The biosynthetic pathways for menthol, carvone and nepetalactone are well-understood, and this project will employ plant metabolic engineering via genetic modification to enhance the yield of these compounds in the essential oils. Using advanced modular DNA assembly techniques such as the Golden Gate cloning system, key enzymes involved in the biosynthesis of menthol, carvone or nepetalactone will be manipulated by overexpression or down-regulation using RNA interference in order to optimise the production and accumulation of these compounds in transgenic plants. This will involve the creation of single and multi-gene constructs using different combinations of promoters, terminators and regulation mechanisms to identify the optimum combination of genetic modifications to maximise oil compound yield. Oil composition will be analysed by GC-MS and lines producing optimum oil profiles will be selected for growth trials in Uganda.
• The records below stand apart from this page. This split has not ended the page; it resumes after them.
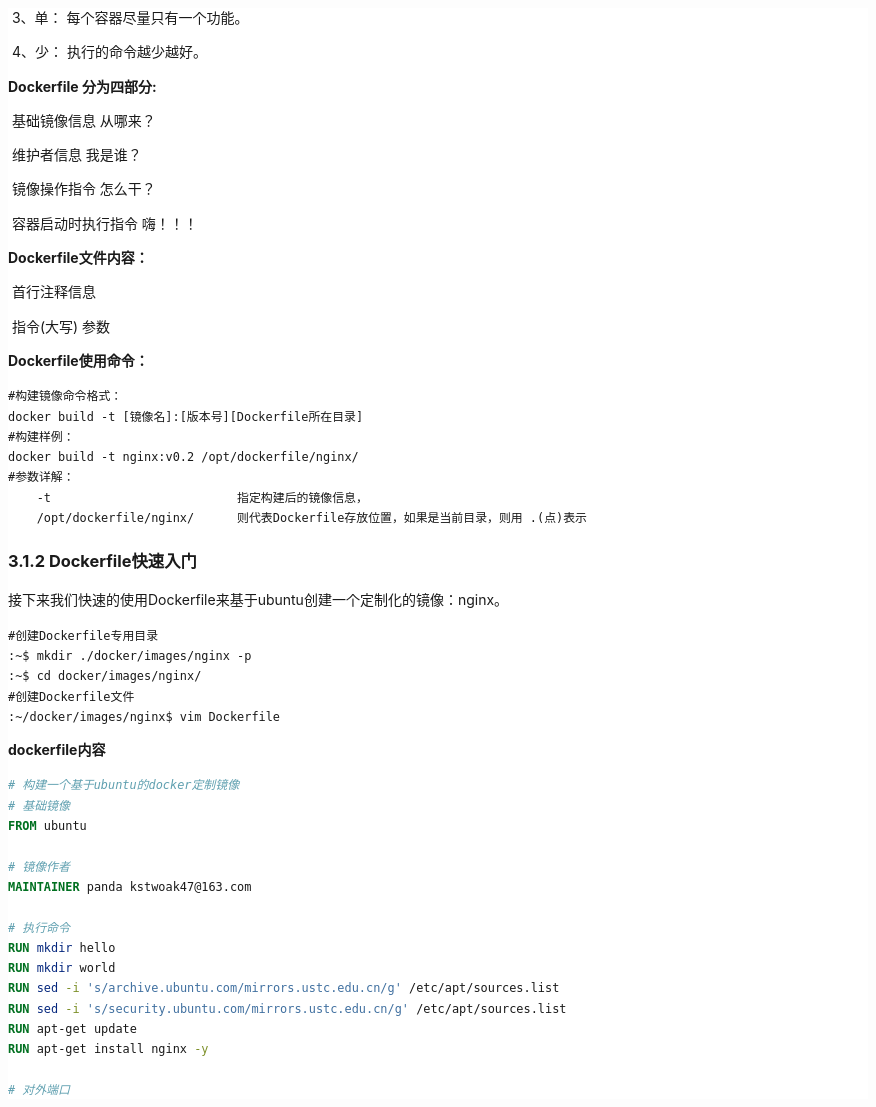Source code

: ​	3、单： 每个容器尽量只有一个功能。

​	4、少： 执行的命令越少越好。



**Dockerfile 分为四部分:**

​	基础镜像信息             从哪来？

​	维护者信息               我是谁？

​	镜像操作指令             怎么干？

​	容器启动时执行指令        嗨！！！



**Dockerfile文件内容：**

​	首行注释信息

​	指令(大写) 参数



**Dockerfile使用命令：**

```shell
#构建镜像命令格式：
docker build -t [镜像名]:[版本号][Dockerfile所在目录]
#构建样例：
docker build -t nginx:v0.2 /opt/dockerfile/nginx/
#参数详解：
	-t        					指定构建后的镜像信息，
	/opt/dockerfile/nginx/      则代表Dockerfile存放位置，如果是当前目录，则用 .(点)表示
```



### 3.1.2 Dockerfile快速入门



​	接下来我们快速的使用Dockerfile来基于ubuntu创建一个定制化的镜像：nginx。



```shell
#创建Dockerfile专用目录
:~$ mkdir ./docker/images/nginx -p
:~$ cd docker/images/nginx/
#创建Dockerfile文件
:~/docker/images/nginx$ vim Dockerfile
```

**dockerfile内容**



```Dockerfile
# 构建一个基于ubuntu的docker定制镜像
# 基础镜像
FROM ubuntu

# 镜像作者
MAINTAINER panda kstwoak47@163.com

# 执行命令
RUN mkdir hello
RUN mkdir world
RUN sed -i 's/archive.ubuntu.com/mirrors.ustc.edu.cn/g' /etc/apt/sources.list
RUN sed -i 's/security.ubuntu.com/mirrors.ustc.edu.cn/g' /etc/apt/sources.list
RUN apt-get update  
RUN apt-get install nginx -y

# 对外端口
```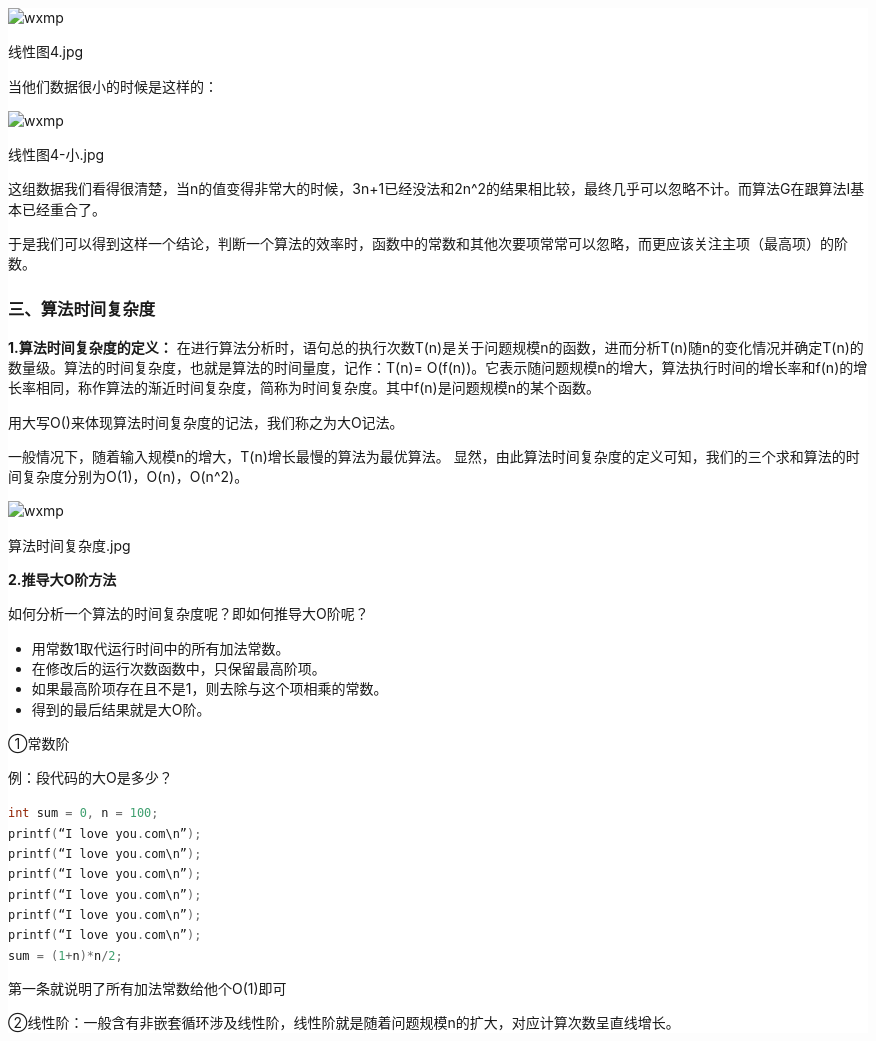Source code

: <img class= "zoom-custom-imgs" :src="$withBase('/assets/img/algorithm/basic/complexity/4807654-5b028bcccad31869.jpg')" alt="wxmp">

线性图4.jpg

当他们数据很小的时候是这样的：

<img class= "zoom-custom-imgs" :src="$withBase('/assets/img/algorithm/basic/complexity/4807654-920b1aed7022a000.jpg')" alt="wxmp">

线性图4-小.jpg

这组数据我们看得很清楚，当n的值变得非常大的时候，3n+1已经没法和2n^2的结果相比较，最终几乎可以忽略不计。而算法G在跟算法I基本已经重合了。

于是我们可以得到这样一个结论，判断一个算法的效率时，函数中的常数和其他次要项常常可以忽略，而更应该关注主项（最高项）的阶数。

### 三、算法时间复杂度

**1.算法时间复杂度的定义：**
 在进行算法分析时，语句总的执行次数T(n)是关于问题规模n的函数，进而分析T(n)随n的变化情况并确定T(n)的数量级。算法的时间复杂度，也就是算法的时间量度，记作：T(n)= O(f(n))。它表示随问题规模n的增大，算法执行时间的增长率和f(n)的增长率相同，称作算法的渐近时间复杂度，简称为时间复杂度。其中f(n)是问题规模n的某个函数。

用大写O()来体现算法时间复杂度的记法，我们称之为大O记法。

一般情况下，随着输入规模n的增大，T(n)增长最慢的算法为最优算法。
 显然，由此算法时间复杂度的定义可知，我们的三个求和算法的时间复杂度分别为O(1)，O(n)，O(n^2)。

<img class= "zoom-custom-imgs" :src="$withBase('/assets/img/algorithm/basic/complexity/4807654-b85dde77b61f8a33.jpg')" alt="wxmp">

算法时间复杂度.jpg

**2.推导大O阶方法**

如何分析一个算法的时间复杂度呢？即如何推导大O阶呢？

- 用常数1取代运行时间中的所有加法常数。
- 在修改后的运行次数函数中，只保留最高阶项。
- 如果最高阶项存在且不是1，则去除与这个项相乘的常数。
- 得到的最后结果就是大O阶。

①常数阶

例：段代码的大O是多少？



```cpp
int sum = 0, n = 100;
printf(“I love you.com\n”);
printf(“I love you.com\n”);
printf(“I love you.com\n”);
printf(“I love you.com\n”);
printf(“I love you.com\n”);
printf(“I love you.com\n”);
sum = (1+n)*n/2;
```

第一条就说明了所有加法常数给他个O(1)即可

②线性阶：一般含有非嵌套循环涉及线性阶，线性阶就是随着问题规模n的扩大，对应计算次数呈直线增长。
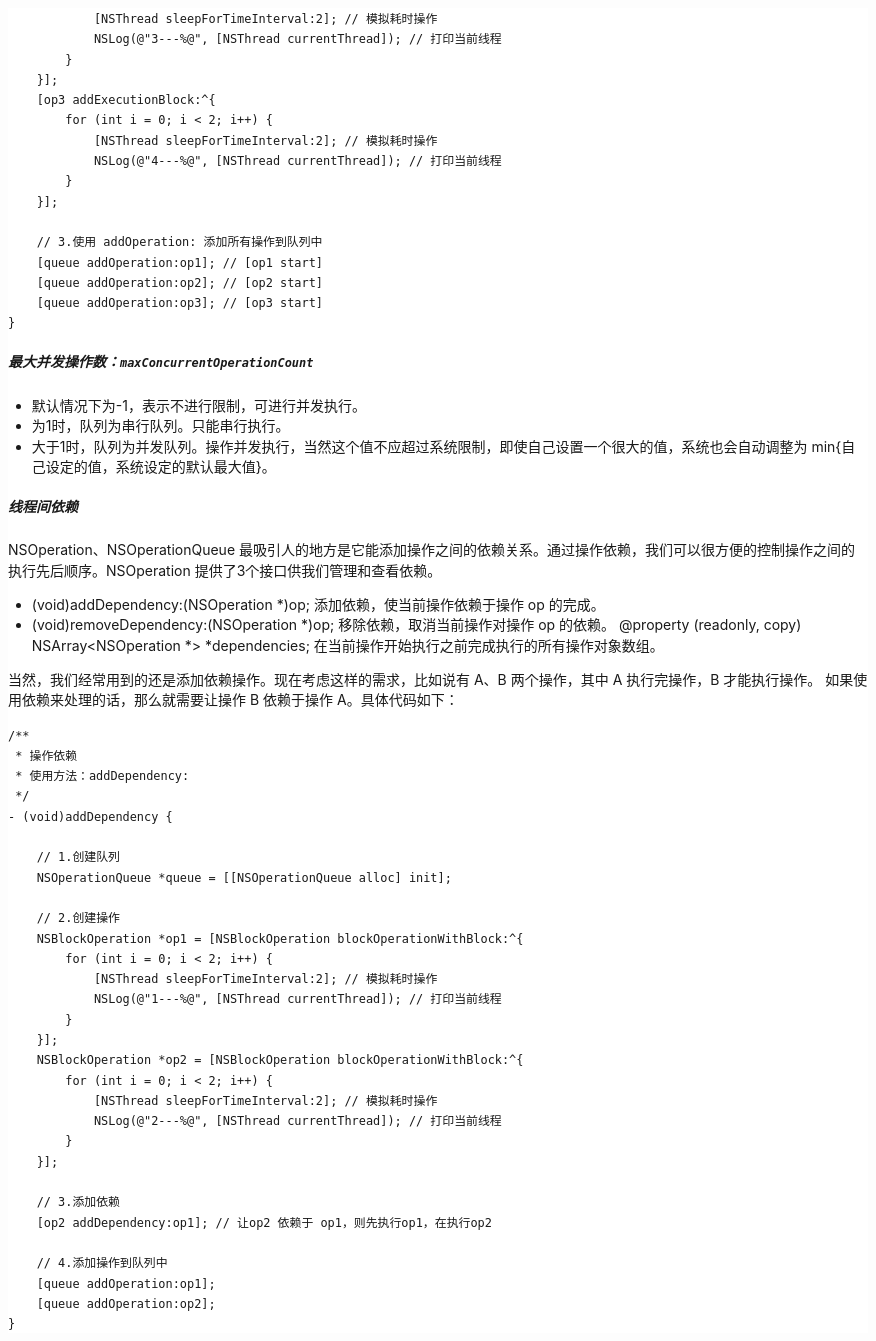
 ```
            [NSThread sleepForTimeInterval:2]; // 模拟耗时操作
            NSLog(@"3---%@", [NSThread currentThread]); // 打印当前线程
        }
    }];
    [op3 addExecutionBlock:^{
        for (int i = 0; i < 2; i++) {
            [NSThread sleepForTimeInterval:2]; // 模拟耗时操作
            NSLog(@"4---%@", [NSThread currentThread]); // 打印当前线程
        }
    }];

    // 3.使用 addOperation: 添加所有操作到队列中
    [queue addOperation:op1]; // [op1 start]
    [queue addOperation:op2]; // [op2 start]
    [queue addOperation:op3]; // [op3 start]
}
```
##### 最大并发操作数：`maxConcurrentOperationCount`
-  默认情况下为-1，表示不进行限制，可进行并发执行。
-  为1时，队列为串行队列。只能串行执行。
-  大于1时，队列为并发队列。操作并发执行，当然这个值不应超过系统限制，即使自己设置一个很大的值，系统也会自动调整为 min{自己设定的值，系统设定的默认最大值}。
##### 线程间依赖
NSOperation、NSOperationQueue 最吸引人的地方是它能添加操作之间的依赖关系。通过操作依赖，我们可以很方便的控制操作之间的执行先后顺序。NSOperation 提供了3个接口供我们管理和查看依赖。

- (void)addDependency:(NSOperation *)op; 添加依赖，使当前操作依赖于操作 op 的完成。
- (void)removeDependency:(NSOperation *)op; 移除依赖，取消当前操作对操作 op 的依赖。
@property (readonly, copy) NSArray<NSOperation *> *dependencies; 在当前操作开始执行之前完成执行的所有操作对象数组。

当然，我们经常用到的还是添加依赖操作。现在考虑这样的需求，比如说有 A、B 两个操作，其中 A 执行完操作，B 才能执行操作。
如果使用依赖来处理的话，那么就需要让操作 B 依赖于操作 A。具体代码如下：
```
/**
 * 操作依赖
 * 使用方法：addDependency:
 */
- (void)addDependency {

    // 1.创建队列
    NSOperationQueue *queue = [[NSOperationQueue alloc] init];

    // 2.创建操作
    NSBlockOperation *op1 = [NSBlockOperation blockOperationWithBlock:^{
        for (int i = 0; i < 2; i++) {
            [NSThread sleepForTimeInterval:2]; // 模拟耗时操作
            NSLog(@"1---%@", [NSThread currentThread]); // 打印当前线程
        }
    }];
    NSBlockOperation *op2 = [NSBlockOperation blockOperationWithBlock:^{
        for (int i = 0; i < 2; i++) {
            [NSThread sleepForTimeInterval:2]; // 模拟耗时操作
            NSLog(@"2---%@", [NSThread currentThread]); // 打印当前线程
        }
    }];

    // 3.添加依赖
    [op2 addDependency:op1]; // 让op2 依赖于 op1，则先执行op1，在执行op2

    // 4.添加操作到队列中
    [queue addOperation:op1];
    [queue addOperation:op2];
}
```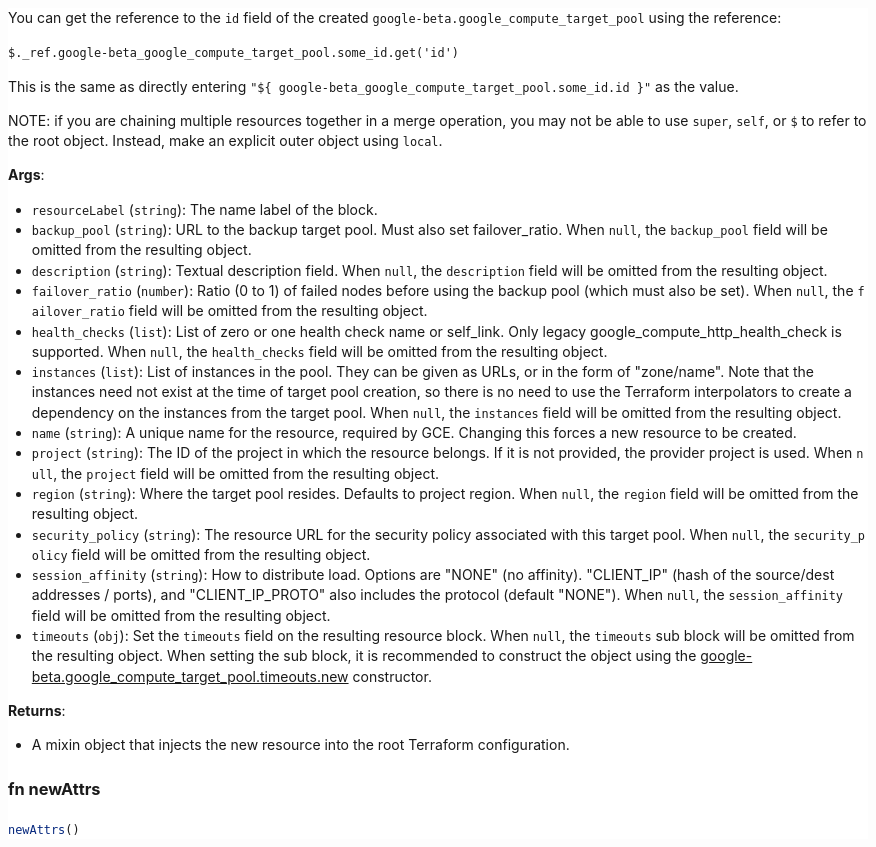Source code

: You can get the reference to the `id` field of the created `google-beta.google_compute_target_pool` using the reference:

    $._ref.google-beta_google_compute_target_pool.some_id.get('id')

This is the same as directly entering `"${ google-beta_google_compute_target_pool.some_id.id }"` as the value.

NOTE: if you are chaining multiple resources together in a merge operation, you may not be able to use `super`, `self`,
or `$` to refer to the root object. Instead, make an explicit outer object using `local`.

**Args**:
  - `resourceLabel` (`string`): The name label of the block.
  - `backup_pool` (`string`): URL to the backup target pool. Must also set failover_ratio. When `null`, the `backup_pool` field will be omitted from the resulting object.
  - `description` (`string`): Textual description field. When `null`, the `description` field will be omitted from the resulting object.
  - `failover_ratio` (`number`): Ratio (0 to 1) of failed nodes before using the backup pool (which must also be set). When `null`, the `failover_ratio` field will be omitted from the resulting object.
  - `health_checks` (`list`): List of zero or one health check name or self_link. Only legacy google_compute_http_health_check is supported. When `null`, the `health_checks` field will be omitted from the resulting object.
  - `instances` (`list`): List of instances in the pool. They can be given as URLs, or in the form of &#34;zone/name&#34;. Note that the instances need not exist at the time of target pool creation, so there is no need to use the Terraform interpolators to create a dependency on the instances from the target pool. When `null`, the `instances` field will be omitted from the resulting object.
  - `name` (`string`): A unique name for the resource, required by GCE. Changing this forces a new resource to be created.
  - `project` (`string`): The ID of the project in which the resource belongs. If it is not provided, the provider project is used. When `null`, the `project` field will be omitted from the resulting object.
  - `region` (`string`): Where the target pool resides. Defaults to project region. When `null`, the `region` field will be omitted from the resulting object.
  - `security_policy` (`string`): The resource URL for the security policy associated with this target pool. When `null`, the `security_policy` field will be omitted from the resulting object.
  - `session_affinity` (`string`): How to distribute load. Options are &#34;NONE&#34; (no affinity). &#34;CLIENT_IP&#34; (hash of the source/dest addresses / ports), and &#34;CLIENT_IP_PROTO&#34; also includes the protocol (default &#34;NONE&#34;). When `null`, the `session_affinity` field will be omitted from the resulting object.
  - `timeouts` (`obj`): Set the `timeouts` field on the resulting resource block. When `null`, the `timeouts` sub block will be omitted from the resulting object. When setting the sub block, it is recommended to construct the object using the [google-beta.google_compute_target_pool.timeouts.new](#fn-timeoutsnew) constructor.

**Returns**:
- A mixin object that injects the new resource into the root Terraform configuration.


### fn newAttrs

```ts
newAttrs()
```
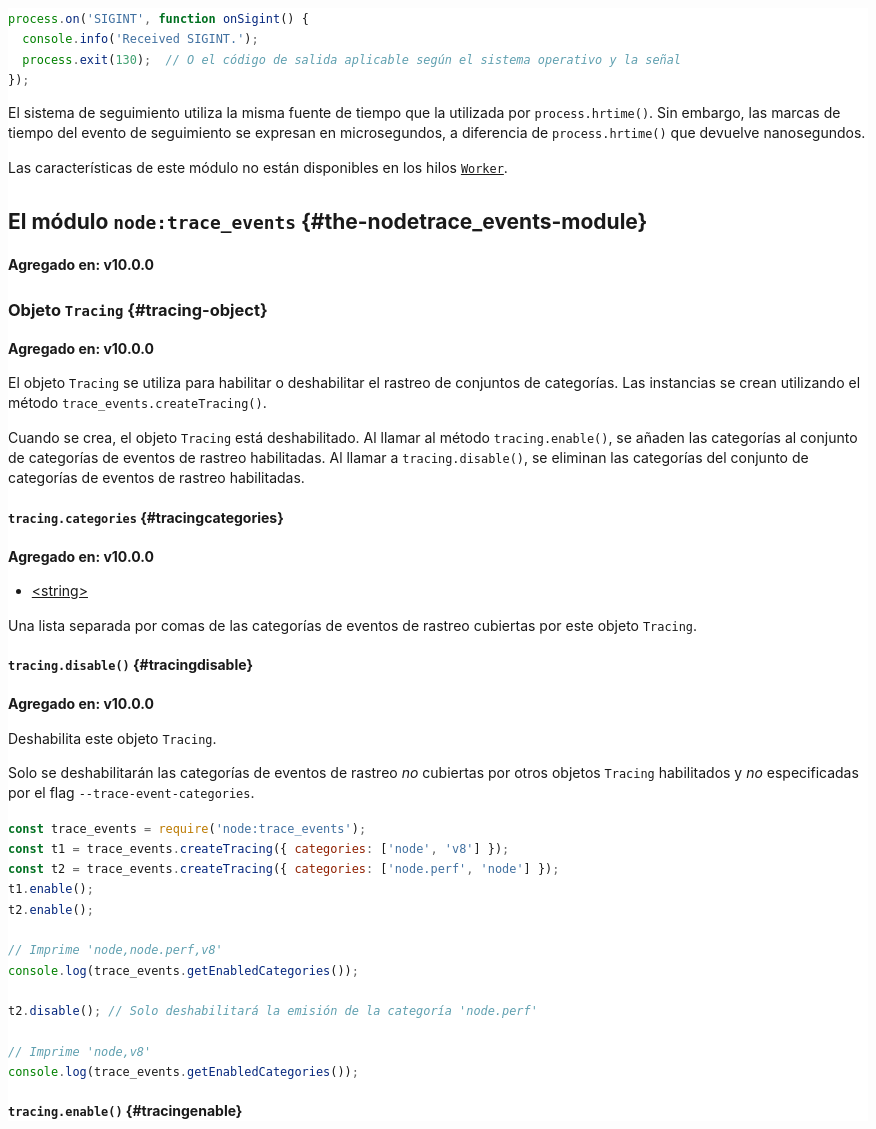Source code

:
 ```js [ESM]
process.on('SIGINT', function onSigint() {
  console.info('Received SIGINT.');
  process.exit(130);  // O el código de salida aplicable según el sistema operativo y la señal
});
```
El sistema de seguimiento utiliza la misma fuente de tiempo que la utilizada por `process.hrtime()`. Sin embargo, las marcas de tiempo del evento de seguimiento se expresan en microsegundos, a diferencia de `process.hrtime()` que devuelve nanosegundos.

Las características de este módulo no están disponibles en los hilos [`Worker`](/es/nodejs/api/worker_threads#class-worker).


## El módulo `node:trace_events` {#the-nodetrace_events-module}

**Agregado en: v10.0.0**

### Objeto `Tracing` {#tracing-object}

**Agregado en: v10.0.0**

El objeto `Tracing` se utiliza para habilitar o deshabilitar el rastreo de conjuntos de categorías. Las instancias se crean utilizando el método `trace_events.createTracing()`.

Cuando se crea, el objeto `Tracing` está deshabilitado. Al llamar al método `tracing.enable()`, se añaden las categorías al conjunto de categorías de eventos de rastreo habilitadas. Al llamar a `tracing.disable()`, se eliminan las categorías del conjunto de categorías de eventos de rastreo habilitadas.

#### `tracing.categories` {#tracingcategories}

**Agregado en: v10.0.0**

- [\<string\>](https://developer.mozilla.org/en-US/docs/Web/JavaScript/Data_structures#String_type)

Una lista separada por comas de las categorías de eventos de rastreo cubiertas por este objeto `Tracing`.

#### `tracing.disable()` {#tracingdisable}

**Agregado en: v10.0.0**

Deshabilita este objeto `Tracing`.

Solo se deshabilitarán las categorías de eventos de rastreo *no* cubiertas por otros objetos `Tracing` habilitados y *no* especificadas por el flag `--trace-event-categories`.

```js [ESM]
const trace_events = require('node:trace_events');
const t1 = trace_events.createTracing({ categories: ['node', 'v8'] });
const t2 = trace_events.createTracing({ categories: ['node.perf', 'node'] });
t1.enable();
t2.enable();

// Imprime 'node,node.perf,v8'
console.log(trace_events.getEnabledCategories());

t2.disable(); // Solo deshabilitará la emisión de la categoría 'node.perf'

// Imprime 'node,v8'
console.log(trace_events.getEnabledCategories());
```
#### `tracing.enable()` {#tracingenable}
Transgenic lines sent to our partner organisations in Uganda will be cultivated and the oils extracted and sold directly or used for the development of local food, beverage and cosmetic products. Through partnerships established between Cardiff and Makerere Universities and with our local business partner organisation CEMPOP, this project will ensure that sustainable financial benefits accrue principally to local communities in Uganda, via cooperative groups set up to grow, harvest and exploit new mint crops.
The student will join a dynamic team of scientists working on the BBSRC GCRF-funded project and will be supervised by a highly-experienced plant molecular biologist and a world-renowned biological chemist.
This studentship is available to UK and EU nationals who have established UK residency (EU nationals must have ordinarily lived in the UK throughout the three years preceding the start of the studentship). Please refer to the DTP eligibility webpage for more details: https://www.swbio.ac.uk/programme/eligibility/
Cardiff University will be able to award up to one fully funded four-year studentship for EU students who do not meet the residency requirements.
Please refer to the DTP eligibility webpage for academic entry requirements: https://www.swbio.ac.uk/programme/eligibility/
If English is not your first language, you will need to achieve an IELTS score of 6.5 with 6.5 in all skills.
How to apply
Make your application to Cardiff University: https://www.cardiff.ac.uk/study/postgraduate/applying/how-to-apply
Please ensure that your application includes:
Two references. Neither of the referees should be part of the supervisory team.
Academic transcripts / degree certificate(s)
Personal statement. Please include supporting evidence for your Maths background.
Curriculum Vitae (CV)
English language certificates (where applicable)
Please refer to the DTP webpage for information about the selection process: https://www.swbio.ac.uk/programme/selection-process/
Applications must be submitted by midnight on Monday 2nd December 2019.